One word on the lips of many businesses owners at the moment is ‘GDPR’ – General Data Protection Regulation.
The new legislation – which comes into effect on 25th May 2018 – signifies an overhaul in data protection and privacy, introducing stricter rules and requirements around how firms can legally store and process personal data.
But, how does this impact digital marketers and conversion rate?
If your company relies on customer data to carry out its marketing communications activities, there are a few changes you may have to implement to make sure your site content and data gathering methods are GDPR-compliant. Our 6 conversion rate optimisation (CRO) hacks explain more…
1 – Give customers control of their data
In light of the GDPR, one of the most effective ways your business can excel in CRO is to give con
sumers back the power over their personal data.
And there is one seamless way to do this without risking a plummeting conversion rate…
The solution? Always offer users the chance to share their data with you at their own free will.
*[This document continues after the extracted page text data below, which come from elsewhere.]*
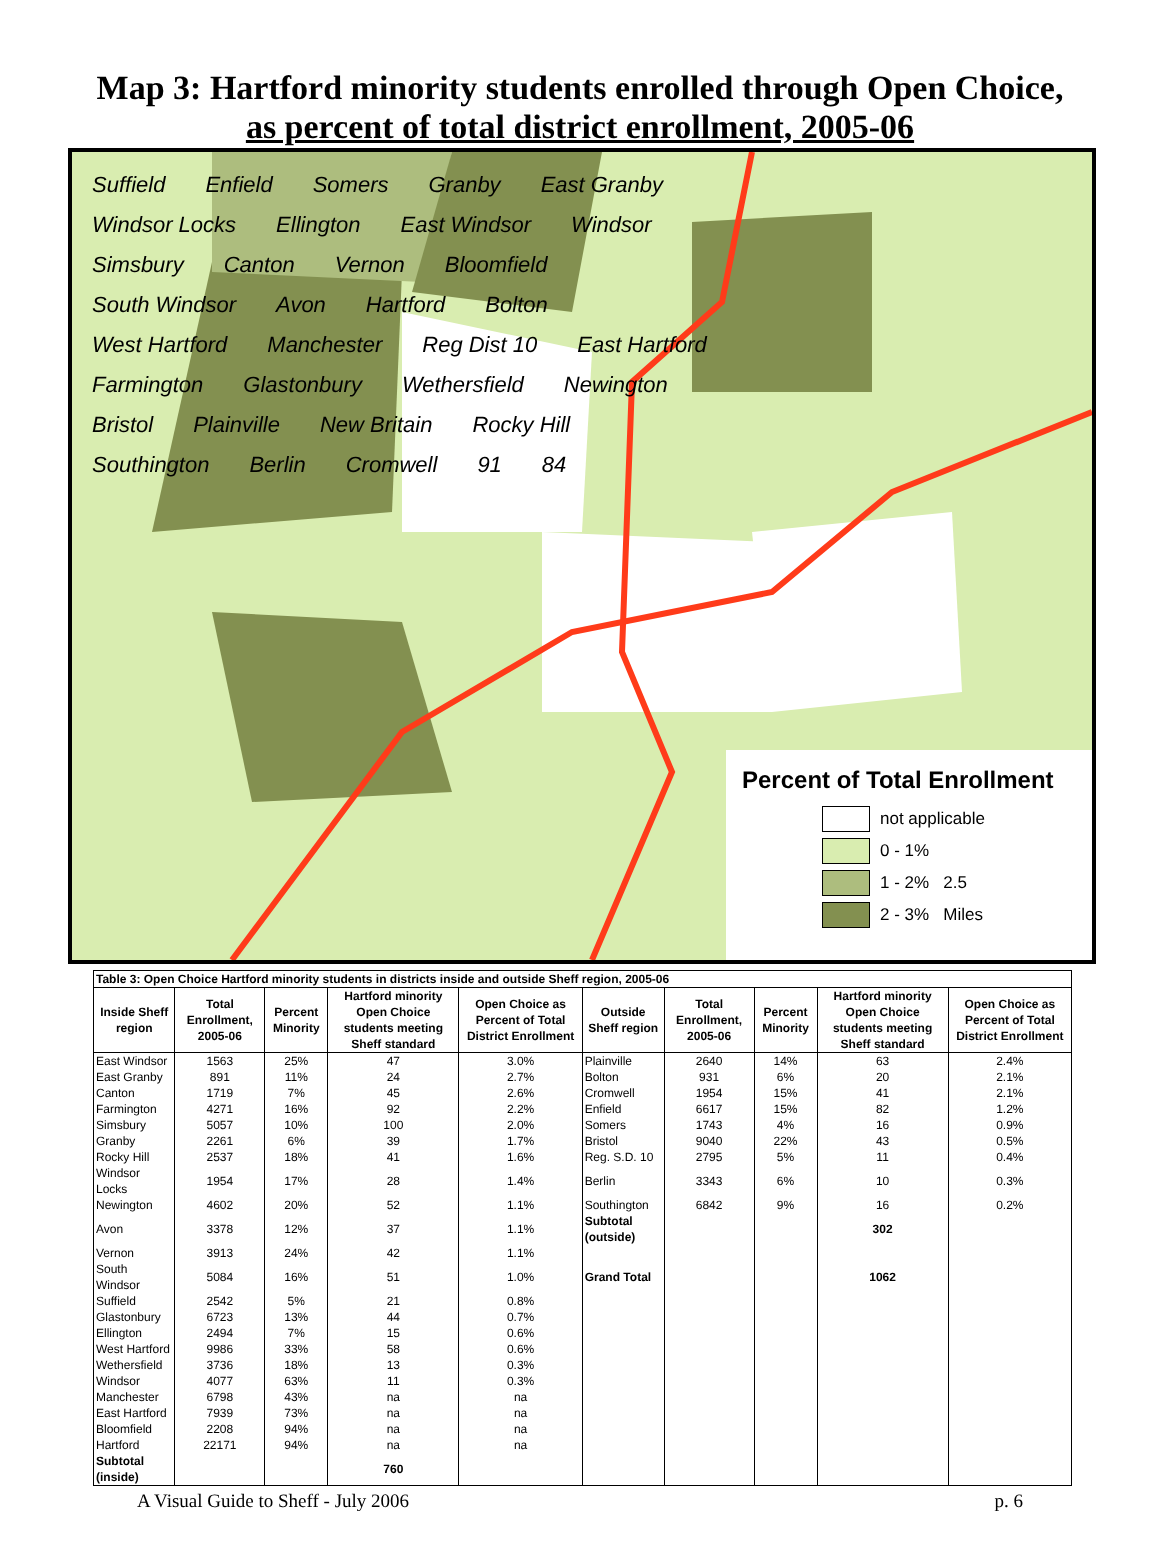Map 3: Hartford minority students enrolled through Open Choice,
as percent of total district enrollment, 2005-06
Suffield Enfield Somers Granby East Granby Windsor Locks Ellington East Windsor Windsor Simsbury Canton Vernon Bloomfield South Windsor Avon Hartford Bolton West Hartford Manchester Reg Dist 10 East Hartford Farmington Glastonbury Wethersfield Newington Bristol Plainville New Britain Rocky Hill Southington Berlin Cromwell 91 84
Percent of Total Enrollment
not applicable
0 - 1%
1 - 2% 2.5
2 - 3% Miles
| Table 3: Open Choice Hartford minority students in districts inside and outside Sheff region, 2005-06 | | | | | | | | | |
| Inside Sheff region | Total Enrollment, 2005-06 | Percent Minority | Hartford minority Open Choice students meeting Sheff standard | Open Choice as Percent of Total District Enrollment | Outside Sheff region | Total Enrollment, 2005-06 | Percent Minority | Hartford minority Open Choice students meeting Sheff standard | Open Choice as Percent of Total District Enrollment |
| East Windsor | 1563 | 25% | 47 | 3.0% | Plainville | 2640 | 14% | 63 | 2.4% |
| East Granby | 891 | 11% | 24 | 2.7% | Bolton | 931 | 6% | 20 | 2.1% |
| Canton | 1719 | 7% | 45 | 2.6% | Cromwell | 1954 | 15% | 41 | 2.1% |
| Farmington | 4271 | 16% | 92 | 2.2% | Enfield | 6617 | 15% | 82 | 1.2% |
| Simsbury | 5057 | 10% | 100 | 2.0% | Somers | 1743 | 4% | 16 | 0.9% |
| Granby | 2261 | 6% | 39 | 1.7% | Bristol | 9040 | 22% | 43 | 0.5% |
| Rocky Hill | 2537 | 18% | 41 | 1.6% | Reg. S.D. 10 | 2795 | 5% | 11 | 0.4% |
| Windsor Locks | 1954 | 17% | 28 | 1.4% | Berlin | 3343 | 6% | 10 | 0.3% |
| Newington | 4602 | 20% | 52 | 1.1% | Southington | 6842 | 9% | 16 | 0.2% |
| Avon | 3378 | 12% | 37 | 1.1% | Subtotal (outside) | | | 302 | |
| Vernon | 3913 | 24% | 42 | 1.1% | | | | | |
| South Windsor | 5084 | 16% | 51 | 1.0% | Grand Total | | | 1062 | |
| Suffield | 2542 | 5% | 21 | 0.8% | | | | | |
| Glastonbury | 6723 | 13% | 44 | 0.7% | | | | | |
| Ellington | 2494 | 7% | 15 | 0.6% | | | | | |
| West Hartford | 9986 | 33% | 58 | 0.6% | | | | | |
| Wethersfield | 3736 | 18% | 13 | 0.3% | | | | | |
| Windsor | 4077 | 63% | 11 | 0.3% | | | | | |
| Manchester | 6798 | 43% | na | na | | | | | |
| East Hartford | 7939 | 73% | na | na | | | | | |
| Bloomfield | 2208 | 94% | na | na | | | | | |
| Hartford | 22171 | 94% | na | na | | | | | |
| Subtotal (inside) | | | 760 | | | | | | |
A Visual Guide to Sheff - July 2006 p. 6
Sounds easy doesn’t it? Unfortunately, too many brands are culprits of bombarding their customers with subscription notifications, which quickly disengages any purchase intent they once had.
The key to unlocking strong CRO is to reduce users’ fear of data commitment and only ask for the information you need – not that you might need.
For example, if you only require their name and email address, don’t push for their phone number, postal address, pet name and favourite pizza topping too – a little exaggerated, but you get our point. Information minimisation is a key facet of the GDPR, and less is definitely more when it comes to valuable data capture.
2 – Offer consumers the option to unsubscribe
We know you may not like the sound of this one, but truth be told, it’ll help strengthen your CRO in the long run.
No brand likes the idea of its customers abandoning its marketing database. But, if you lure potential buyers into inputting data with an offer hook – but give them no simple way to unfollow your communications – you’re likely to lose the customer anyway and your emails will probably become a ‘junk-folder’ favourite.
In fact, the best chance of converting visits to sales is to give users the ‘always-there’ option. This then doesn’t shoehorn them into receiving your communications – rather, it gives them the opportunity to take control of what they do and don’t receive from your brand.
Now, what’s so bad about that?
3 – Clearly define your consent options
When your customers take the time to subscribe to your newsletter or create an account on your website, it’s not only unfair to trick them into default opt-ins for marketing communications – under the new GDPR legislation, it is also classed as a breach.
And breaches mean… potentially hefty ICO fines.
To optimise your online experience for users compliantly, your sign-up forms should present each opt-in choice in a straight-forward way. That means no sneaky pre-ticked boxes, bundling or blanket consent statements!
Instead, there should be an easy-to-understand sentence for each separate opt-in, so users are 100% clear on what they are signing up for.
This will contribute to creating a healthy conversion rate on your site, because user-friendly language is more effective for building customer loyalty and trust.
4 – Be smart on how and where you gather data
We mentioned previously that you should only ask for the data you need. But, you can be more inventive in the places where you ask for this information.
Live chat is a great example of an under-utilised data gatherer, which you could be making more use of.
Offering a chat pop-up not only shows a consumer that you care about assisting with their transaction, but it also gives them the choice to accept or decline. Plus, the pre-chat fields at the start of a conversation are magnets for extracting the data your business needs to track and target users – clearly and compliantly if done correctly.
So, by taking the little step of customising data entry points on your pre-chat forms, you will be able to engage virtual shoppers on a more personalised level – making sale completion more likely.
5 – Learn from your online visitors
The legislation may be fast approaching, but that doesn’t mean you can’t implement some simple site tests to find out which layouts and wording combinations work best for your on-site forms.
Roll out a selection of A/B tests with different sign-up wording, offer layouts, data fields etc. to really understand the experience your users want. With the omission of defaulted tick-boxes and clearer language, opt-in forms have the danger of looking wordy and cluttered – not great for keeping a visitor’s attention.
So, find out which test delivered the highest conversion rate and implement accordingly – and be sure to change it at any point if you’re no longer seeing the results you want.
6 – Use your consented data wisely
Once you gain customers’ personal details, you gain their trust. That’s why using this sensitive data considerately is important if you want positive
conversion and retention.
Whether its presenting users with offers on your site or sending them a weekly round-up of your best offers, ensure that your communication is targeted and in line with their preferences.
Run granular reports to analyse the browsing behaviour and page engagements for different segments of your online traffic, to truly home in on what content makes customers tick. Only then will you be able to mitigate any opt-outs and site exits.
Marketing your products more smartly also means that you won’t have a database bursting with shoppers who have no desire to interact with your brand.